On 2017-08-17 11:09, Russell King - ARM Linux wrote:
> On Fri, Aug 11, 2017 at 11:16:20AM +0200, Linus Walleij wrote:
>> writel() should be guaranteeing that the values hit the hardware, 
>> wmb() is
>> spelled out "write memory barrier" I don't see what you're after here.
> 
> Incorrect.  writel() has a barrier which ensures that data written to
> memory (eg, dma coherent memory) is visible to the hardware prior to
> the write hitting the hardware.
> 
> There is no barrier to ensure that the write hits the hardware in a
> timely manner - the write can be buffered by the buses, which will
> delay it before it hits its destination.
> 
> PCI particularly buffers MMIO writes, and the requirement there has
> always been that if you need the write to hit the hardware in a timely
> fashion, you must perform a read-back to force the bus to deliver the
> write (since a read is not allowed to overlap a write.)
> 
> The solution is never to use barrier() - barrier() is a _compiler_
> barrier and does nothing for posted writes on hardware buses.

Thanks for clarification. I thought I just need a wmb() to make sure 
writel()
can not be reordered with another store operation. I wasn't aware that 
writel()
is defined to guarantee this on every arch.
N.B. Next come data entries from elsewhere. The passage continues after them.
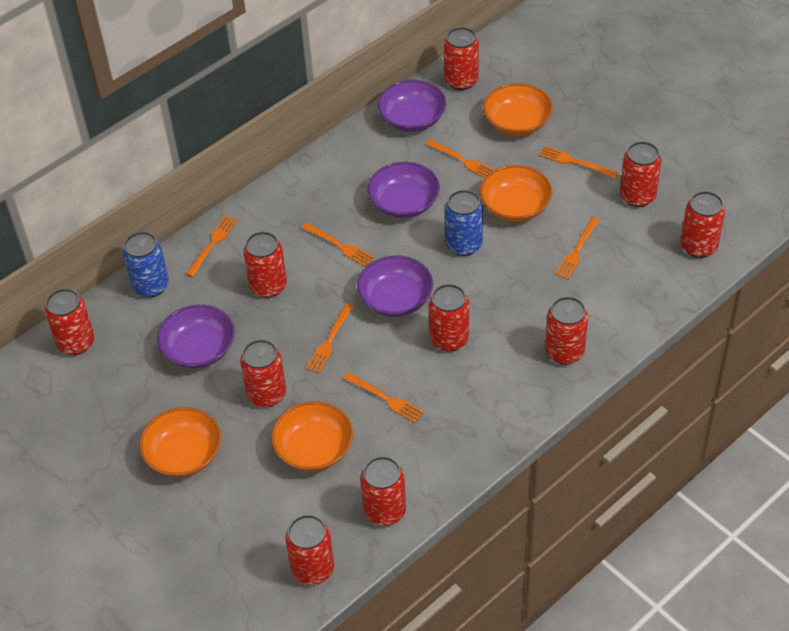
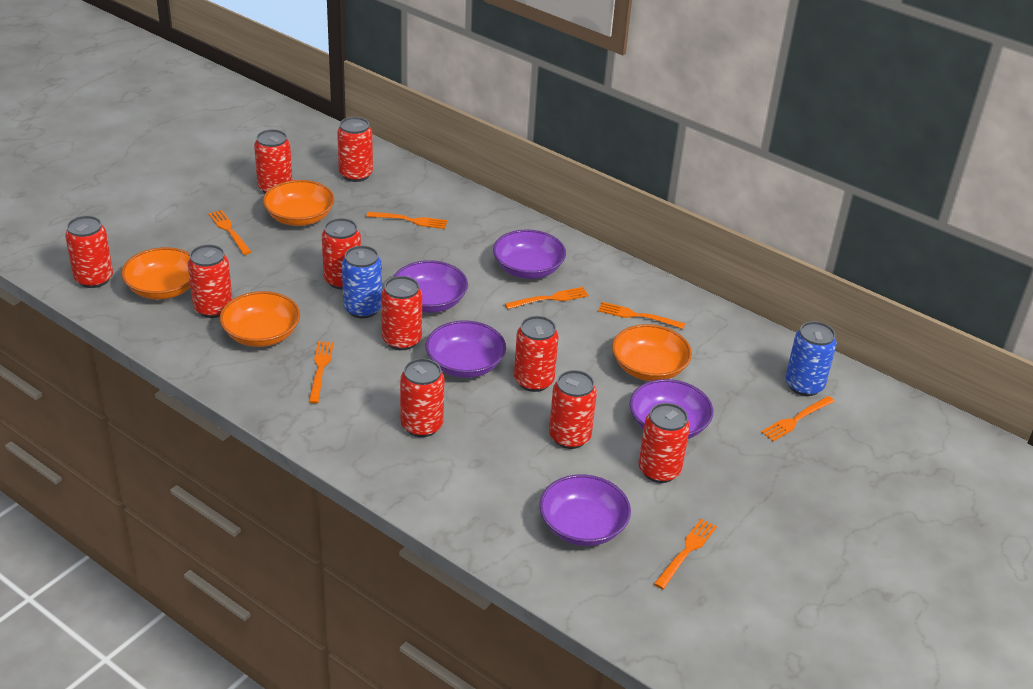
purple bowl: [157,305,235,368] [357,255,433,317] [368,162,440,218] [377,80,446,132] = 4 -> [393,260,468,313] [426,321,506,378] [493,229,566,279] [539,474,631,546] [629,379,713,439] = 5

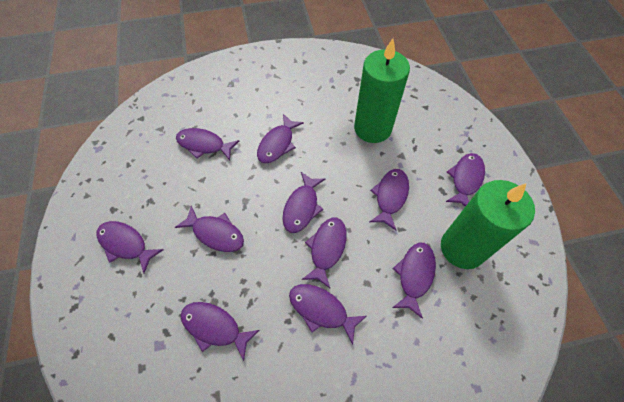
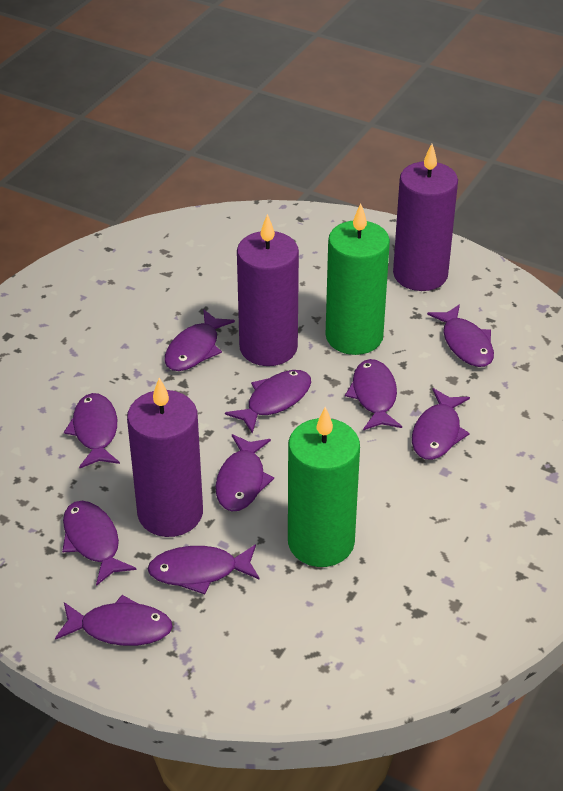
purple candle: none = 0 -> [127,378,203,537] [237,214,299,366] [393,144,458,291] = 3
purple fish: [96,221,164,273] [175,206,244,252] [176,128,239,160] [181,302,260,361] [257,114,304,163] [282,172,325,233] [289,284,366,345] [302,217,347,288] [370,169,409,230] [392,243,436,319] [446,153,485,207] = 11 -> [55,595,173,646] [62,501,136,586] [64,393,120,469] [148,545,260,594] [165,309,235,371] [215,434,274,511] [225,370,311,433] [345,359,402,430] [412,388,470,460] [427,304,494,367] = 10

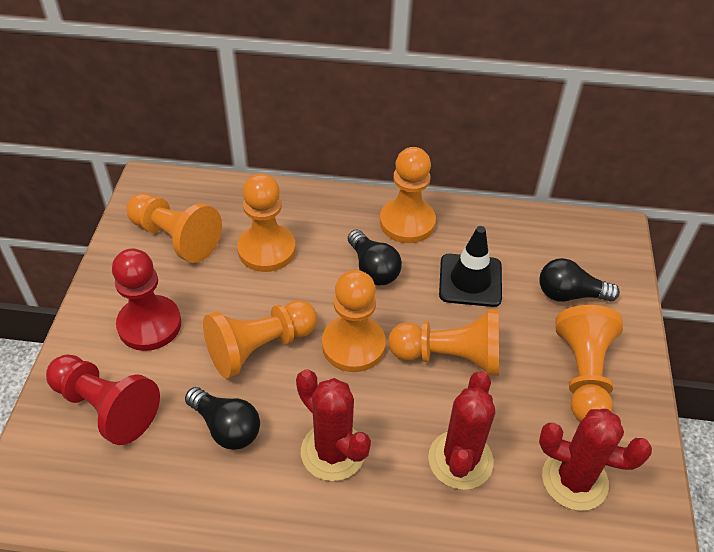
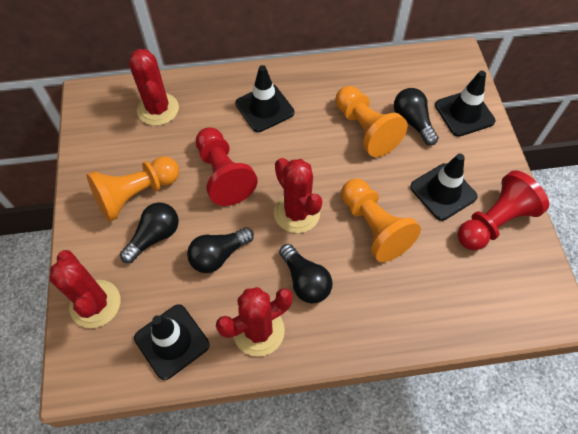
black light bulb: [185,387,260,450] [348,229,402,285] [540,258,620,302] = 3 -> [120,202,179,263] [187,227,254,273] [279,244,332,303] [394,88,439,145] = 4
black traffic cone: [439,226,502,307] = 1 -> [134,304,210,380] [235,65,294,132] [410,153,478,221] [435,71,496,137] = 4
orange pawn: [126,193,222,263] [203,300,317,378] [237,174,296,272] [322,270,386,372] [380,147,436,243] [388,309,499,376] [556,305,623,422] = 7 -> [87,156,179,222] [336,86,408,157] [341,179,421,262] = 3
red cactus: [296,369,371,481] [428,371,495,490] [539,409,652,511] = 3 -> [49,250,120,328] [129,49,179,126] [216,287,293,357] [274,158,322,233] = 4

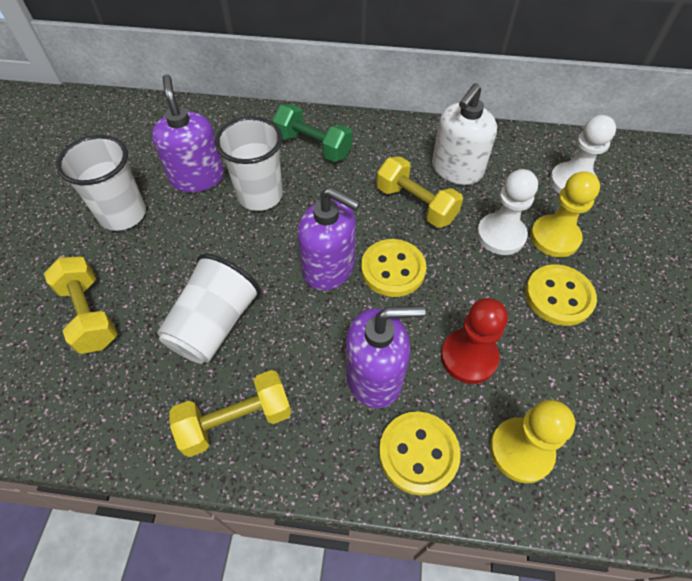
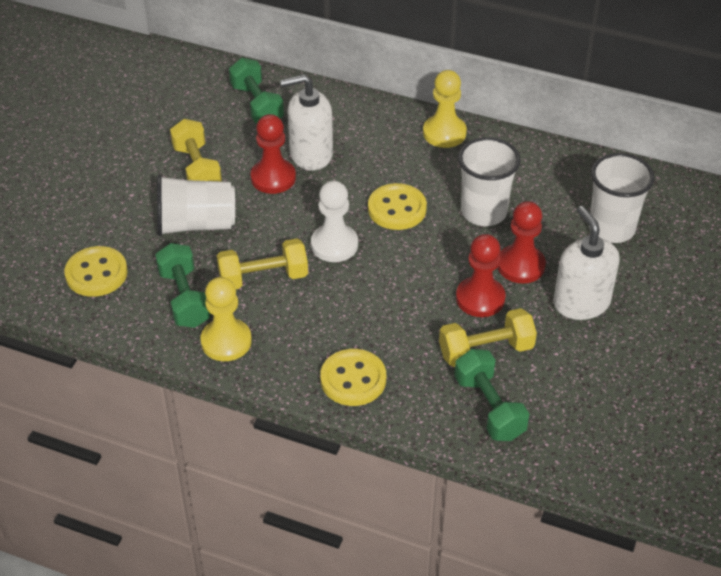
green dumbbell: [272,104,352,162] = 1 -> [155,243,211,328] [229,58,284,124] [454,349,529,441] = 3
purple soap dispenser: [152,74,224,193] [298,187,360,291] [346,305,426,408] = 3 -> none = 0
red pawn: [441,298,508,384] = 1 -> [251,114,296,194] [456,234,505,317] [498,201,546,284] = 3
white pawn: [477,169,538,255] [549,115,616,194] = 2 -> [311,181,358,262] = 1
white soap dispenser: [432,83,497,185] = 1 -> [280,74,333,171] [553,206,620,320] = 2

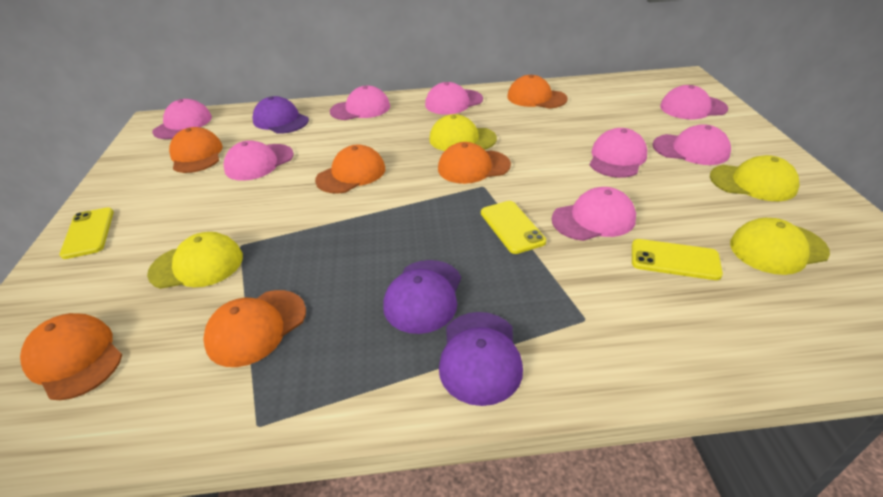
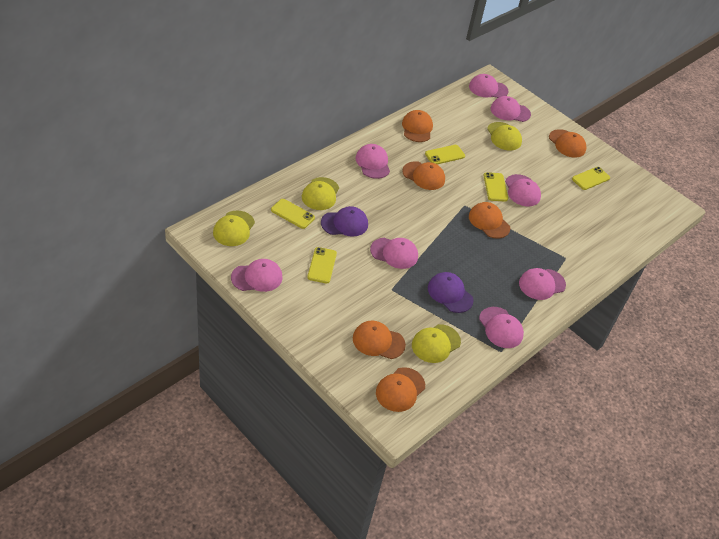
purple cap: [252,96,309,134] [383,260,461,334] [439,312,523,406] = 3 -> [321,206,368,237] [428,272,474,313] = 2
yellow phone: [59,207,114,259] [481,201,546,254] [632,239,723,280] = 3 -> [271,199,315,229] [307,247,337,283] [425,145,465,164] [484,172,508,202] [572,167,610,190] = 5

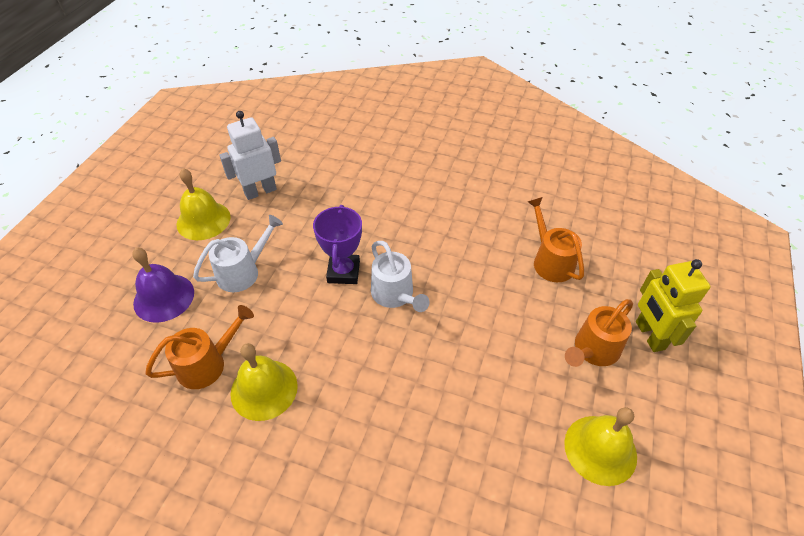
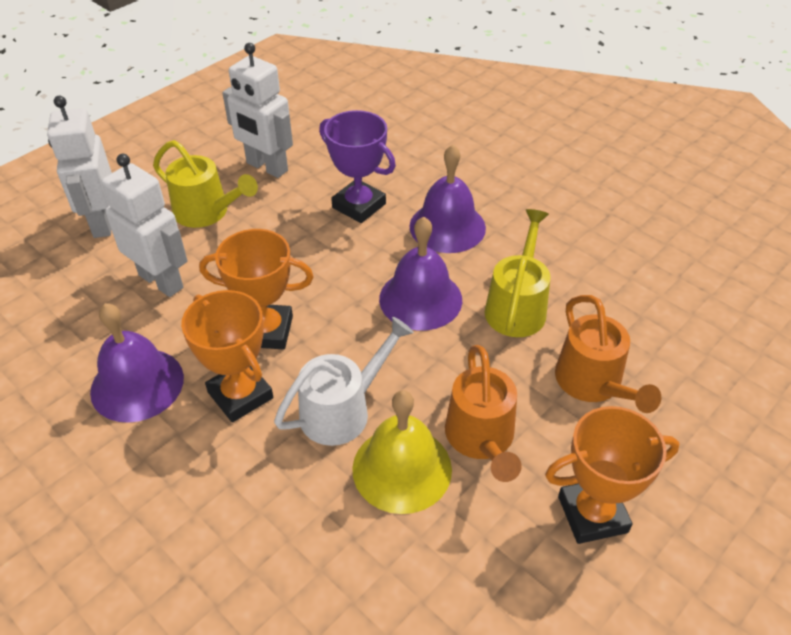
orange trophy: none = 0 -> [181,290,273,422] [199,229,314,350] [545,406,680,544] = 3
orange watering can: [145,305,254,389] [528,197,584,282] [565,299,633,367] = 3 -> [445,345,522,482] [555,295,661,413] = 2
purple bell: [132,248,194,323] = 1 -> [90,303,184,423] [379,216,462,330] [409,145,486,253] = 3
white robot: [219,111,281,200] = 1 -> [47,96,112,238] [102,154,187,297] [222,43,293,178] = 3
white watering can: [193,215,283,292] [371,241,429,312] = 2 -> [274,317,414,446] = 1
yellow bell: [176,168,231,240] [230,343,298,421] [564,407,637,486] = 3 -> [352,390,452,514] = 1
yellow robot: [636,259,710,352] = 1 -> none = 0
yellow watering can: none = 0 -> [153,140,258,228] [485,209,551,337] = 2

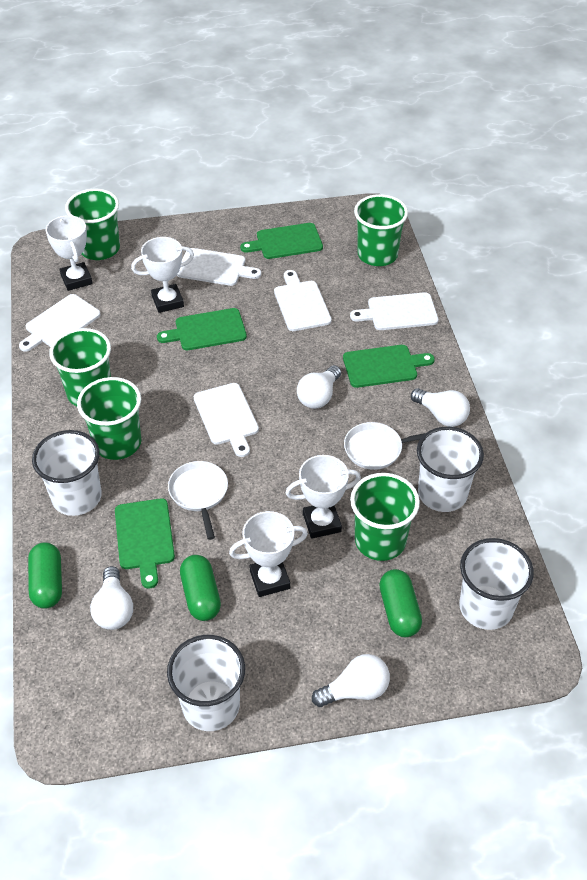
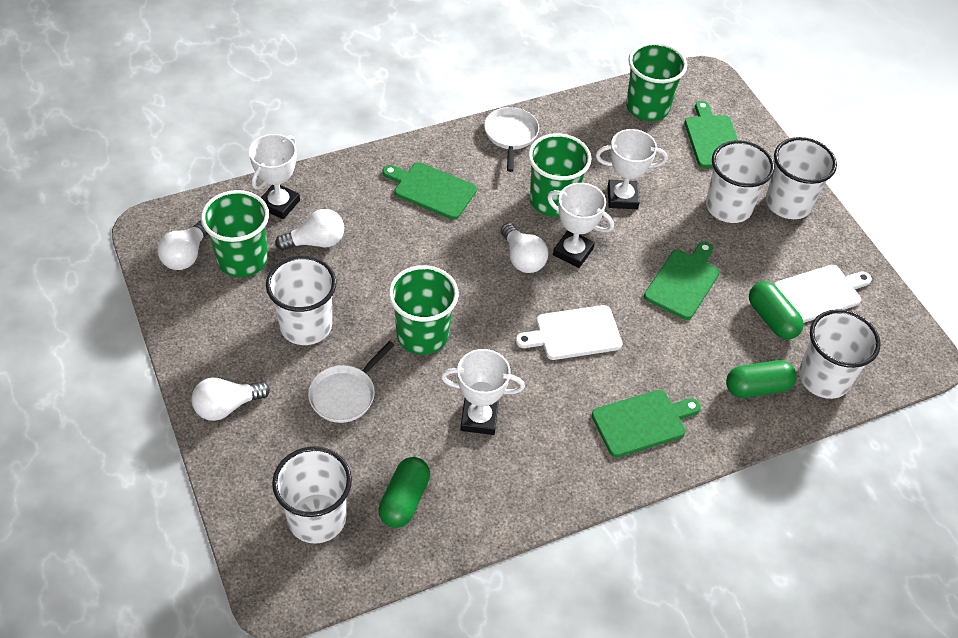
green cup: [49,328,111,406] [65,189,120,260] [77,377,141,460] [350,473,420,561] [354,194,408,266] = 5 -> [201,190,269,277] [389,265,459,355] [528,133,592,217] [626,42,687,121] = 4
white cup: [32,430,102,516] [167,635,245,731] [417,427,484,512] [459,538,534,630] = 4 -> [266,256,337,345] [272,446,352,544] [706,140,775,223] [766,137,837,219] [799,309,881,399] = 5
white cutting board: [19,294,101,352] [177,248,261,286] [194,383,259,457] [274,270,332,331] [350,292,439,330] = 5 -> [516,305,622,360] [775,265,872,323] = 2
That having the correct execution order is not enough on some buses 
because
of buffering is really something to be aware of, thanks again for 
pointing
this out.

So for the scenario I was concerned about I would expect the irqchip 
driver
guarantees the write actually hits the the hardware (if necessary read 
it
back) before the function (disable_irq_nosync()) returns, is that 
correct?
Though, having the need should be very unlikely.